## Saved data entries
________
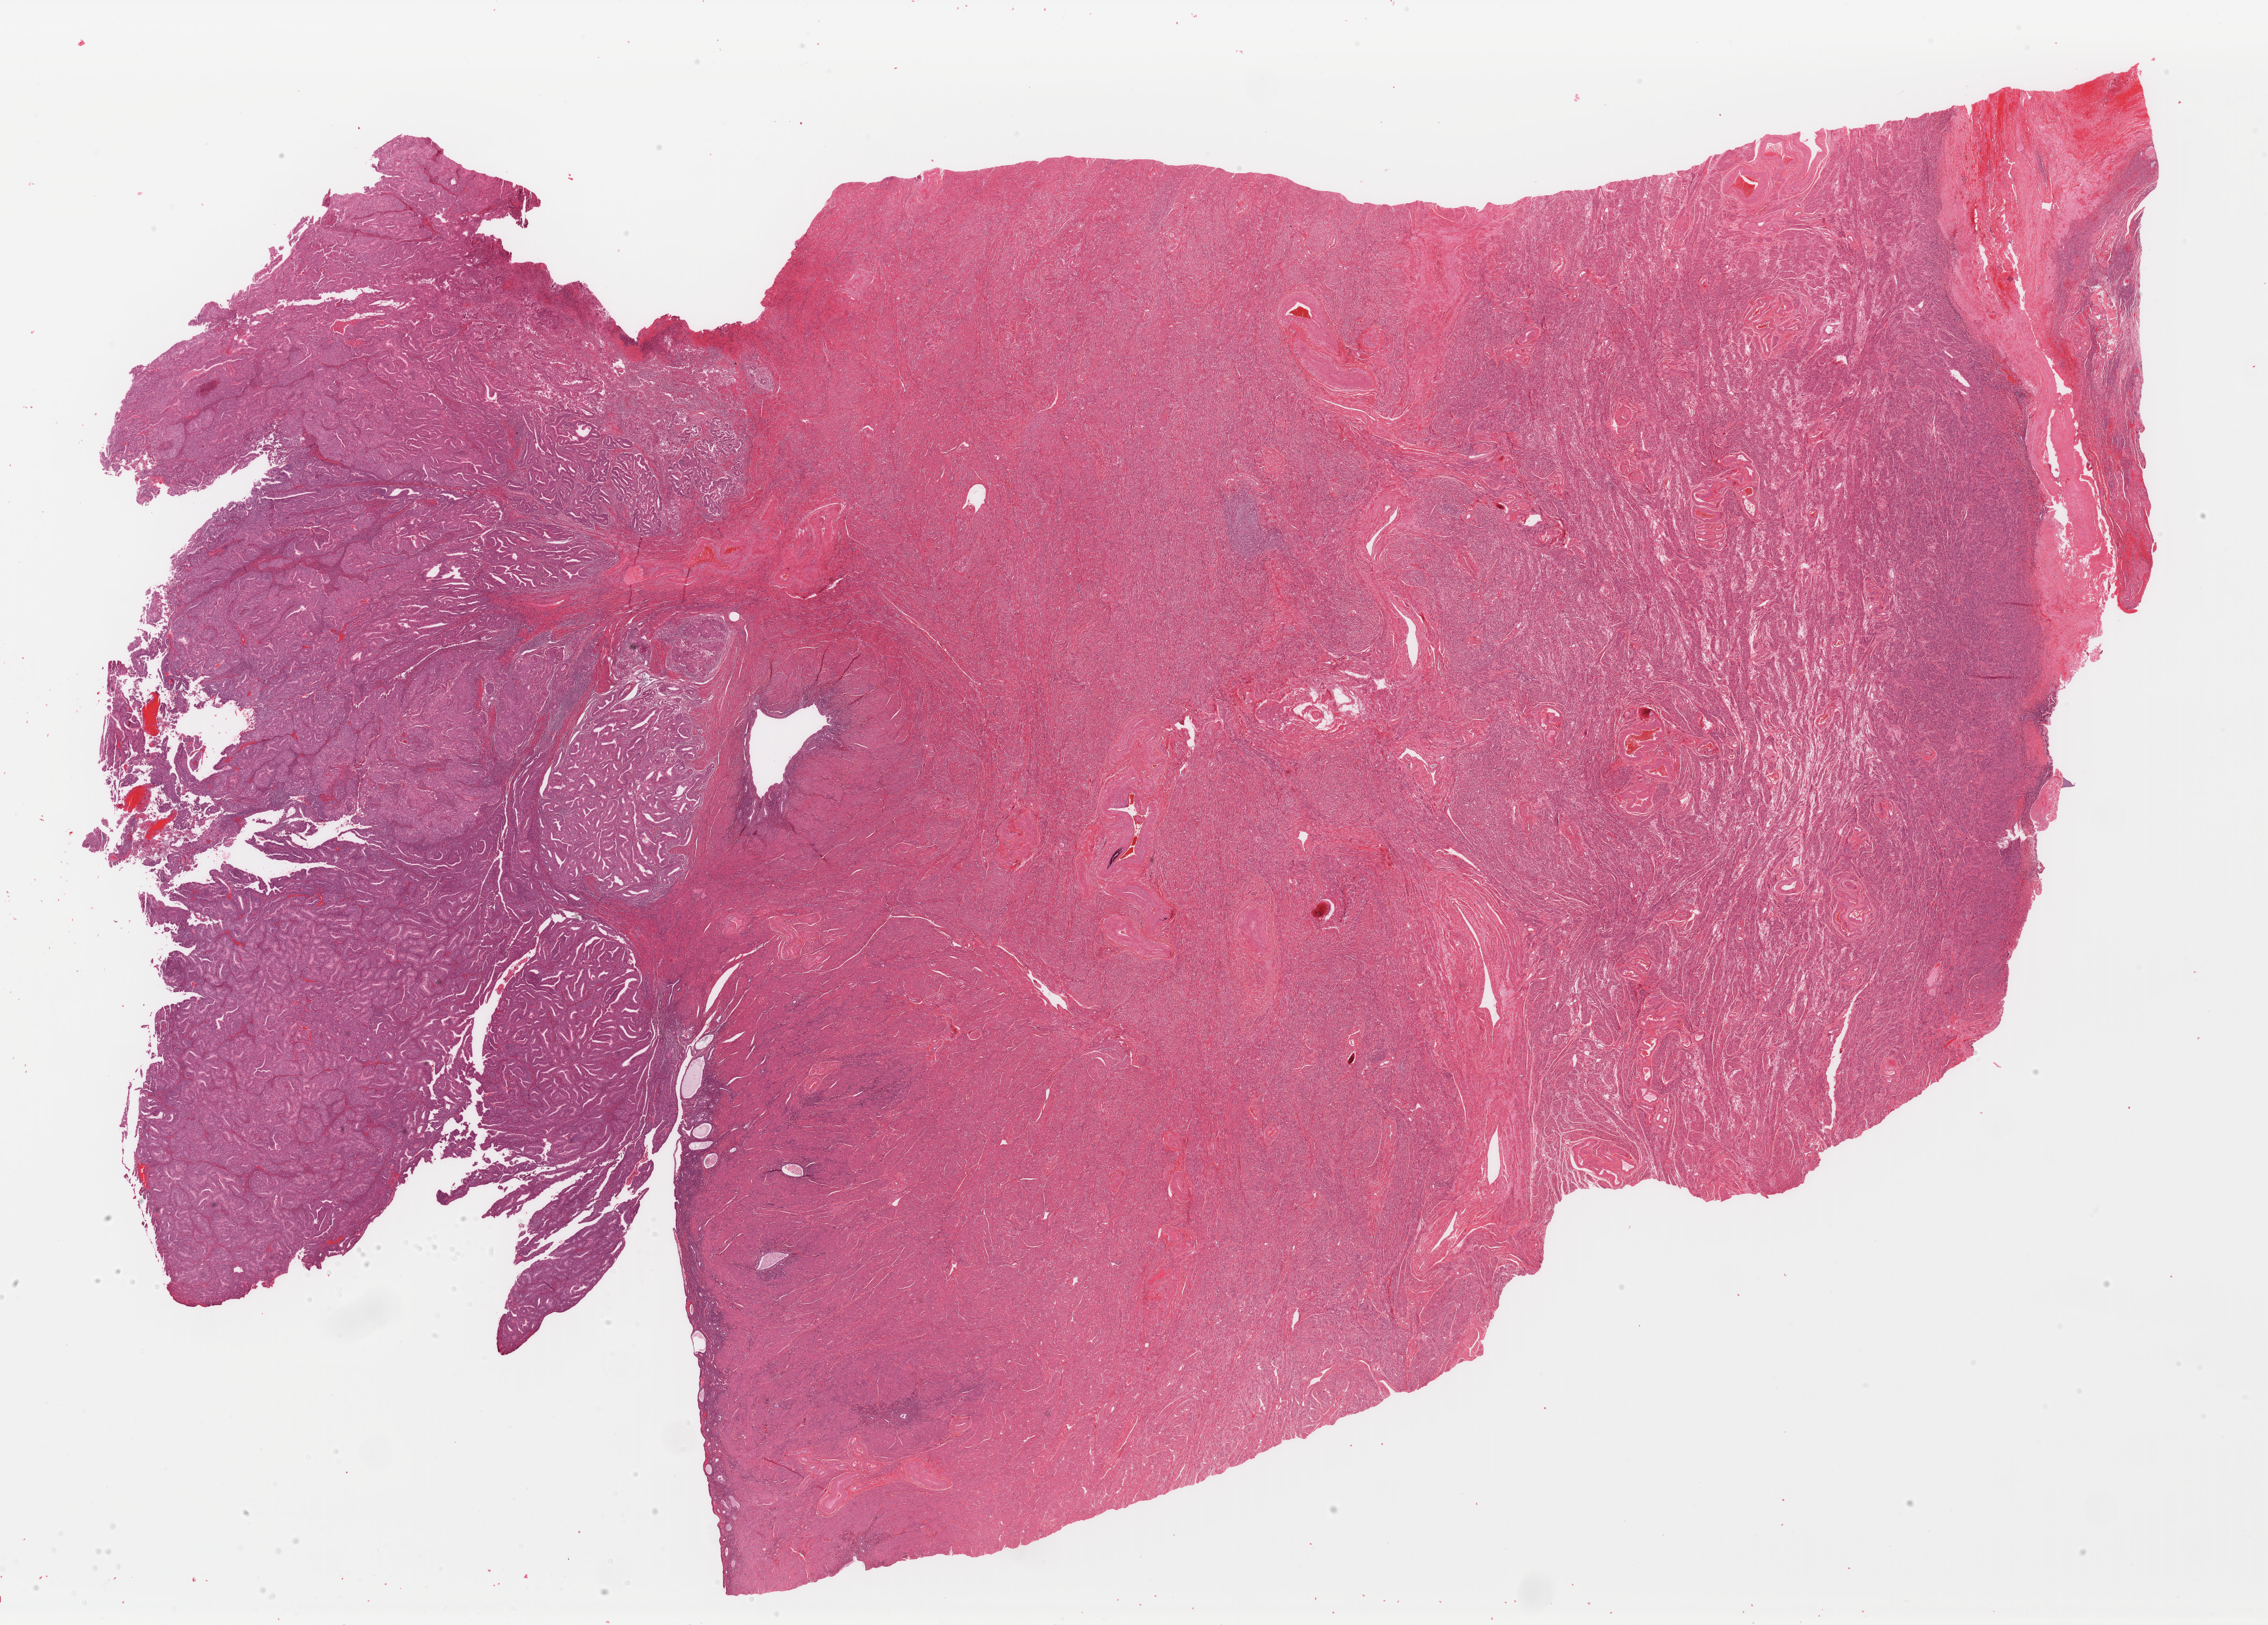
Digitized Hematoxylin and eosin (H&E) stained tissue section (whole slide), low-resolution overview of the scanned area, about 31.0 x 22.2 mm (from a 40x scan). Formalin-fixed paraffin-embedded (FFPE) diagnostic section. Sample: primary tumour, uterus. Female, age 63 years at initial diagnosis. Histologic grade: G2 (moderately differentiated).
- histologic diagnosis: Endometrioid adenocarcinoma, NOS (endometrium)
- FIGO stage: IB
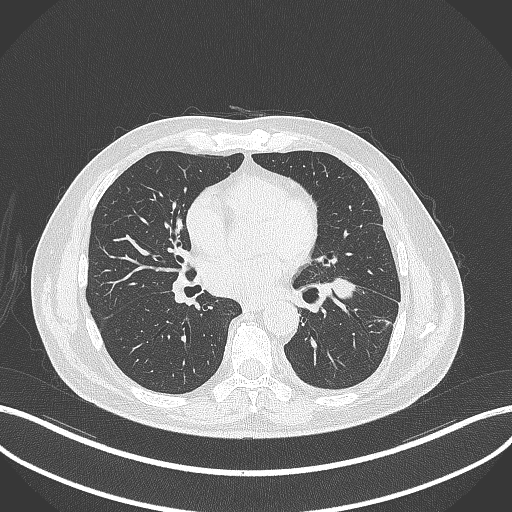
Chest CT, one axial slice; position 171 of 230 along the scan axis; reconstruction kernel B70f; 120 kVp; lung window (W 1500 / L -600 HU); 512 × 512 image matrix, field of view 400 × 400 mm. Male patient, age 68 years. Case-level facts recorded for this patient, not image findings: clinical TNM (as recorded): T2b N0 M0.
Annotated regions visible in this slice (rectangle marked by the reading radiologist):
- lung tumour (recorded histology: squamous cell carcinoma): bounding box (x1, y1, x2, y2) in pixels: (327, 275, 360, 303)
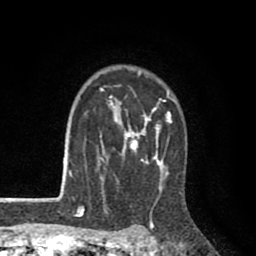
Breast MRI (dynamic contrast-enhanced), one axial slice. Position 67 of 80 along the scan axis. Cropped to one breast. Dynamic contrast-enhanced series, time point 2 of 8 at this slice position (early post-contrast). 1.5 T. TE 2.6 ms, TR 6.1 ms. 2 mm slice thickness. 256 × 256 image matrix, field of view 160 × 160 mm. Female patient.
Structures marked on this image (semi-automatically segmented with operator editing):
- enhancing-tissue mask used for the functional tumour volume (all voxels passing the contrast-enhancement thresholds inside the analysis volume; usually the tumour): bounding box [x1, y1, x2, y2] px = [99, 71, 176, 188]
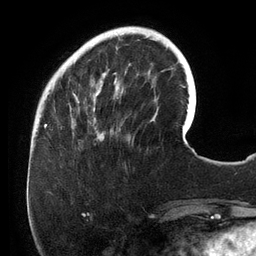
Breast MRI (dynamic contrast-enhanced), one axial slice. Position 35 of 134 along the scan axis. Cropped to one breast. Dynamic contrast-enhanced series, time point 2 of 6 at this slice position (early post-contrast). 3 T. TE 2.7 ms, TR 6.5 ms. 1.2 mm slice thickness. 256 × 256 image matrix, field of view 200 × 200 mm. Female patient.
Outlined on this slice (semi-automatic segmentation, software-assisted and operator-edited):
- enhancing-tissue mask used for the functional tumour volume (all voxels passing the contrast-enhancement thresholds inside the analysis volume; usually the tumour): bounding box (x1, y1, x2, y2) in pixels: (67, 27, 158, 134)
________
## WHAT THE EXERCISE ASKS
Return each line from the records that includes the word "inside".

## RESPONSE
- enhancing-tissue mask used for the functional tumour volume (all voxels passing the contrast-enhancement thresholds inside the analysis volume; usually the tumour): bounding box [x1, y1, x2, y2] px = [99, 71, 176, 188]
- enhancing-tissue mask used for the functional tumour volume (all voxels passing the contrast-enhancement thresholds inside the analysis volume; usually the tumour): bounding box (x1, y1, x2, y2) in pixels: (67, 27, 158, 134)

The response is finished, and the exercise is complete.